El 31 de marzo de 2026 marcó un antes y un después para uno de los símbolos más persistentes del paisaje del norte peninsular. El Consejo de Ministros aprobó el real decreto que reconoce los hórreos de Galicia, Asturias, León, Cantabria, Navarra y el País Vasco como Manifestación Representativa del Patrimonio Cultural Inmaterial, un estatus reservado a elementos que no solo forman parte de la historia material, sino también de la identidad emocional y simbólica de las comunidades que los han mantenido vivos durante siglos.
La decisión no se limita a proteger estructuras de madera y piedra. El Gobierno subraya que los hórreos son vehículos de transmisión cultural, espacios donde se entrelazan prácticas agrícolas, saberes heredados, relatos familiares y una forma de entender el territorio. Son, en palabras del Ministerio de Cultura, “marcadores culturales y expresiones de identidad colectiva”, piezas que han sobrevivido al paso del tiempo porque siguen habitando la memoria de quienes crecieron a su sombra.
En Galicia, donde se estima la existencia de unos 30.000 hórreos, estas construcciones han sido durante generaciones un punto de referencia emocional y visual. Elevados sobre pies de piedra para proteger las cosechas de la humedad y de los animales, los hórreos nacieron como una solución ingeniosa a un problema práctico. Pero con el tiempo se convirtieron en algo más: lugares de memoria, hitos que ordenan el paisaje y que acompañan la vida cotidiana de aldeas enteras.

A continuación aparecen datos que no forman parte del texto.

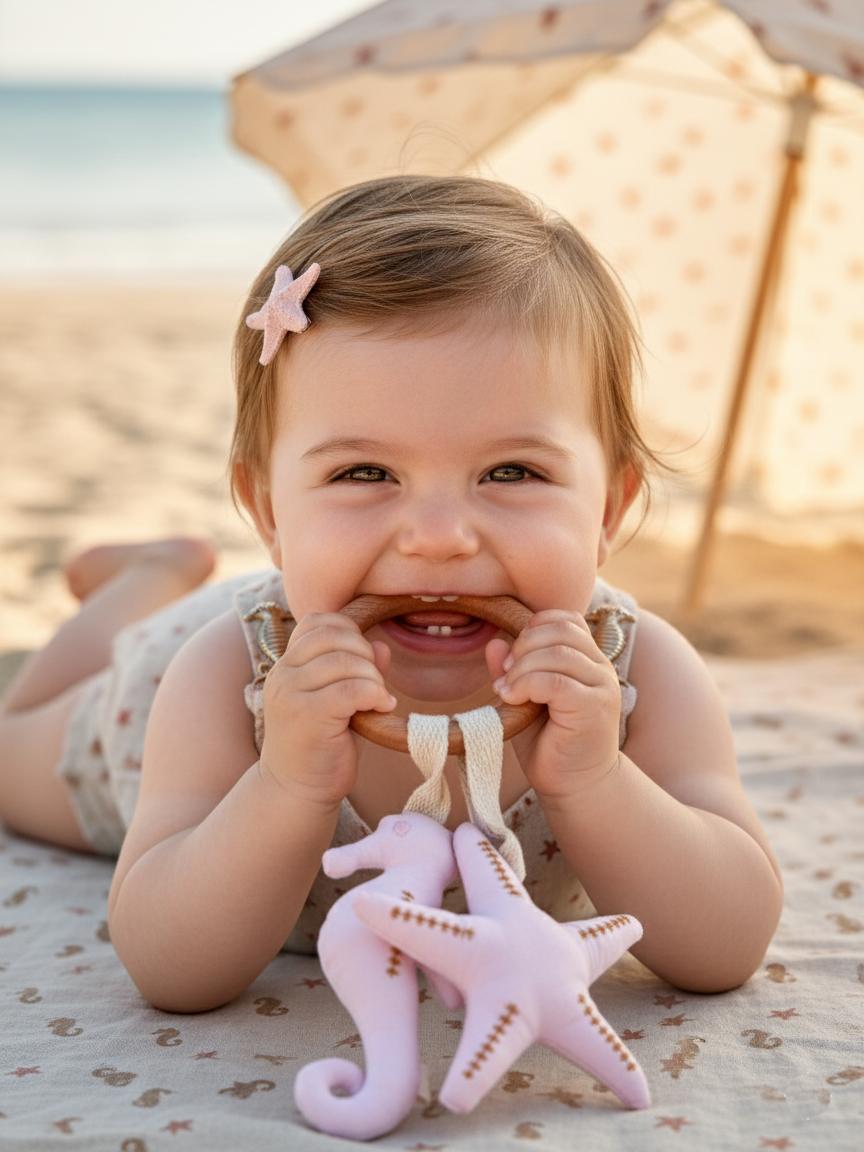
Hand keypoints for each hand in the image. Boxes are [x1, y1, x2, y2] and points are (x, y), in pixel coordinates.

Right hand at [259, 613, 394, 805]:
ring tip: (378, 700)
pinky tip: (382, 709)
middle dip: (366, 655)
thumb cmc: (320, 747)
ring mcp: (291, 694)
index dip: (350, 630)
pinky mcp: (307, 715)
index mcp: (287, 665)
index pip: (317, 622)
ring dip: (373, 678)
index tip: (365, 660)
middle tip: (375, 684)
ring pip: (346, 661)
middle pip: (335, 636)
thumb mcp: (339, 703)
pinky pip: (351, 689)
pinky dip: (375, 694)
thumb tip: (382, 646)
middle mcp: (283, 674)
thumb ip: (357, 673)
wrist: (294, 792)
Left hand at [487, 610, 620, 798]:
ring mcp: (601, 686)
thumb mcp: (525, 700)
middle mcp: (601, 668)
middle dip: (523, 646)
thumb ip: (513, 670)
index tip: (512, 656)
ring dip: (521, 668)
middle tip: (505, 674)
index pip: (566, 620)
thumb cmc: (550, 744)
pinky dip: (526, 684)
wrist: (576, 787)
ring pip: (556, 653)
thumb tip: (494, 641)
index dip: (534, 627)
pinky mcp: (593, 707)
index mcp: (588, 660)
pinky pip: (555, 681)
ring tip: (506, 691)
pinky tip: (512, 699)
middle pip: (560, 631)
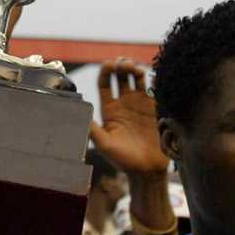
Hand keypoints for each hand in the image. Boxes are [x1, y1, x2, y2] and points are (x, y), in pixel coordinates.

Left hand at [89, 59, 169, 175]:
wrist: (147, 171)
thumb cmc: (122, 160)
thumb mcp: (104, 144)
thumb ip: (92, 129)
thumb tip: (78, 114)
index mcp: (109, 109)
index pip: (104, 83)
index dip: (105, 71)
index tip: (109, 64)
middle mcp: (124, 103)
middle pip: (120, 76)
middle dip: (122, 66)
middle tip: (125, 65)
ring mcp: (140, 104)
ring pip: (137, 78)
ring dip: (136, 69)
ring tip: (137, 69)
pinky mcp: (156, 108)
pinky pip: (155, 89)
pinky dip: (154, 79)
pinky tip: (152, 77)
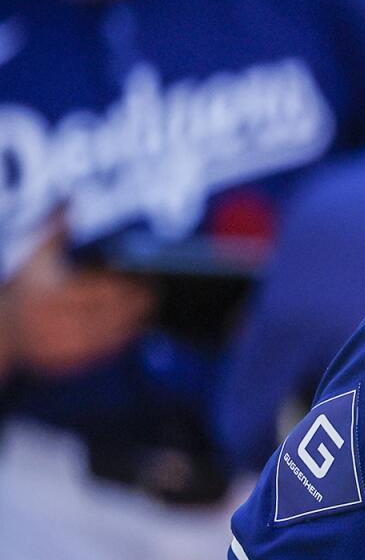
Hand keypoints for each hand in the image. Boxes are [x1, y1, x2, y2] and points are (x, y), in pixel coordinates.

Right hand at [0, 223, 153, 378]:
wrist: (2, 327)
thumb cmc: (23, 286)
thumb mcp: (35, 254)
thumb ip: (55, 228)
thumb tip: (70, 198)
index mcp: (48, 292)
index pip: (96, 290)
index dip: (124, 285)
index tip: (146, 280)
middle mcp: (52, 320)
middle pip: (105, 313)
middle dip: (133, 305)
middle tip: (154, 295)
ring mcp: (56, 344)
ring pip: (104, 336)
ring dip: (130, 325)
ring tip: (148, 312)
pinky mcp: (61, 362)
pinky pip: (96, 354)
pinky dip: (116, 343)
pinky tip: (131, 332)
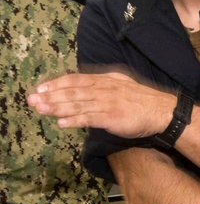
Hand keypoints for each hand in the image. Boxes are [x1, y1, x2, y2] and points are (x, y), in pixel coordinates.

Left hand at [28, 71, 173, 136]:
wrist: (163, 112)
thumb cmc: (144, 101)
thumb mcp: (123, 85)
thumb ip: (104, 86)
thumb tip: (87, 89)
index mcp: (106, 80)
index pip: (76, 79)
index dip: (57, 84)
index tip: (41, 88)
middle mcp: (104, 89)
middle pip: (72, 91)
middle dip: (50, 96)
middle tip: (32, 100)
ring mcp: (107, 103)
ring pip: (77, 104)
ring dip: (56, 107)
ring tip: (40, 110)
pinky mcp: (112, 117)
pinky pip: (89, 118)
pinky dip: (74, 120)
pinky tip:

El reconocimiento llega en un momento clave. Las instituciones alertan de riesgos que amenazan su continuidad: la pérdida de usos tradicionales, la desconexión entre generaciones y la homogeneización arquitectónica que borra matices locales. Por eso, el decreto no solo protege la estructura física, sino también el capital inmaterial que la rodea: los oficios, los rituales, las historias y la relación emocional que las comunidades mantienen con estos graneros elevados.

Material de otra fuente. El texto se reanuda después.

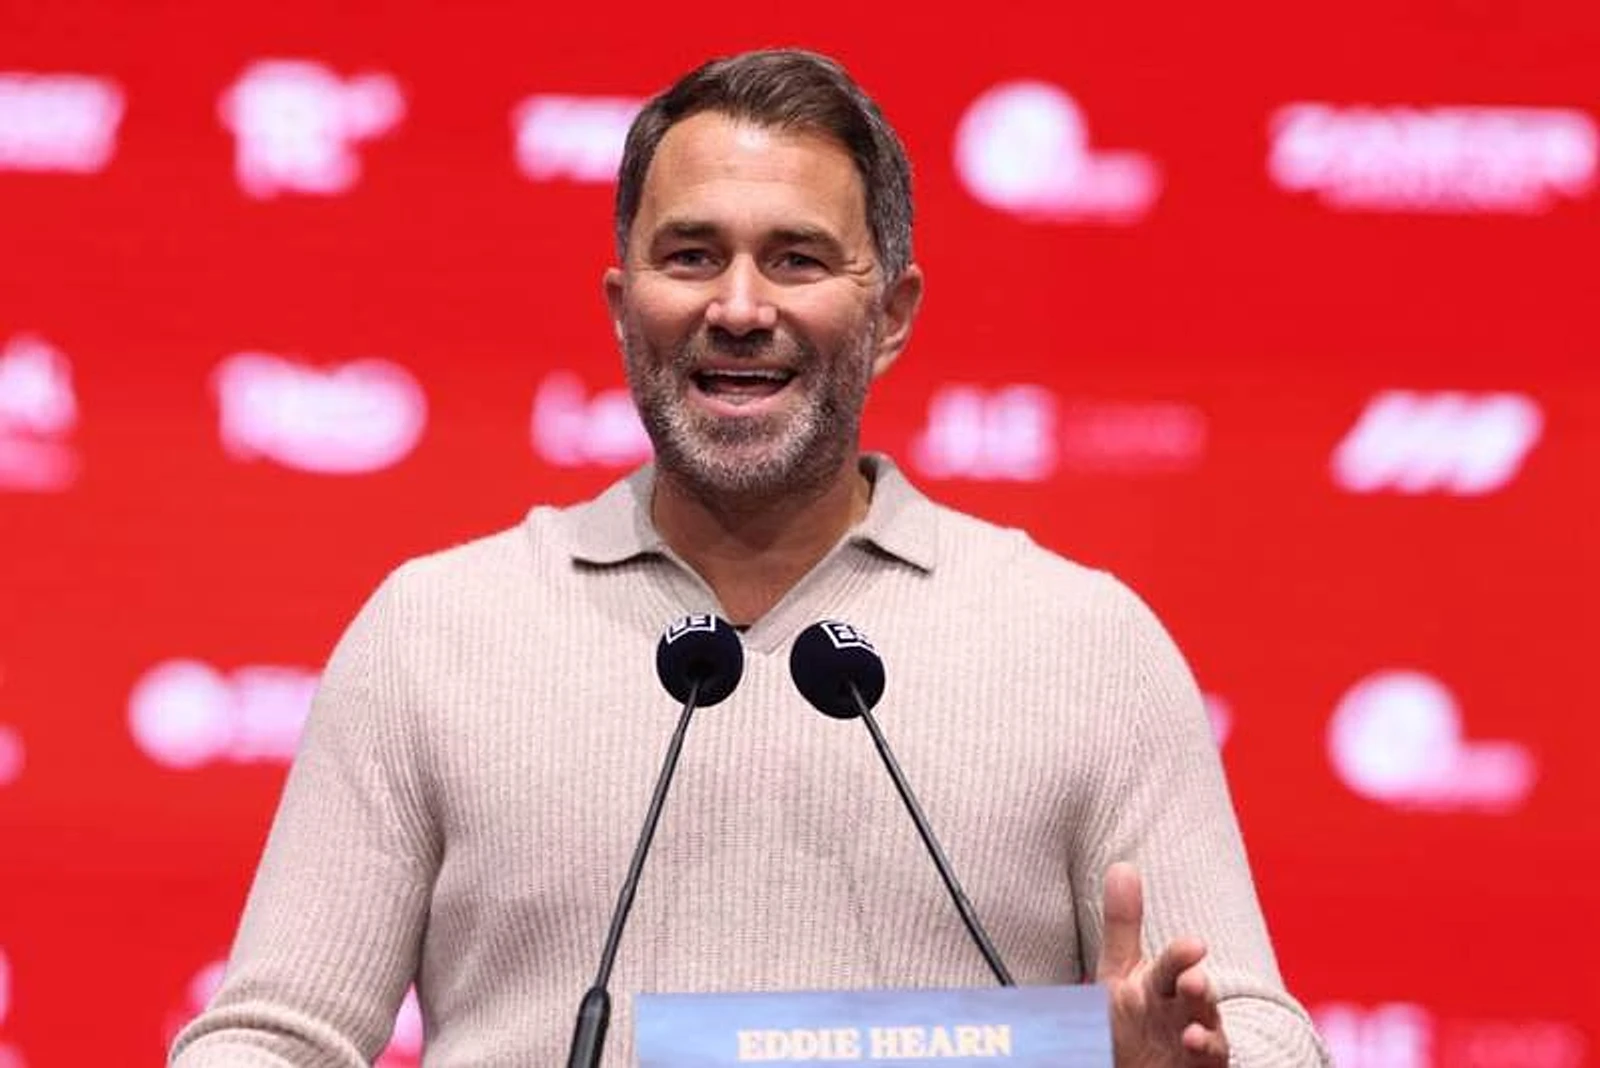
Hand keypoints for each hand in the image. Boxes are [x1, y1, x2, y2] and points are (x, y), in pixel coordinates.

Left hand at [1097, 862, 1227, 1067]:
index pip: (1173, 965)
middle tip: (1194, 980)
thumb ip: (1123, 925)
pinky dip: (1204, 1055)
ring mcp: (1194, 1042)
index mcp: (1162, 984)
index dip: (1182, 956)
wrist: (1145, 1063)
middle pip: (1195, 998)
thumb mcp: (1120, 972)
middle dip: (1197, 990)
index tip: (1196, 945)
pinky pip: (1209, 1063)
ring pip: (1207, 1033)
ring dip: (1203, 1031)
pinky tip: (1193, 1048)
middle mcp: (1183, 1011)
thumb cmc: (1135, 1015)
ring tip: (1192, 1033)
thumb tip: (1123, 866)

La declaración implica su incorporación al Inventario General del Patrimonio Cultural Inmaterial, junto a elementos como la Semana Santa o la trashumancia. Pero, sobre todo, abre la puerta a nuevas políticas de documentación, estudio y difusión que permitan que los hórreos sigan siendo parte activa del paisaje cultural. No como piezas de museo, sino como símbolos vivos, capaces de seguir dialogando con el presente.
En un tiempo en el que lo rural se reinterpreta y se reivindica, los hórreos recuperan su lugar como guardianes de una memoria compartida. No son solo arquitectura: son identidad, arraigo y continuidad. Y ahora, por fin, España los reconoce como lo que siempre fueron para quienes crecieron a su lado: patrimonio vivo.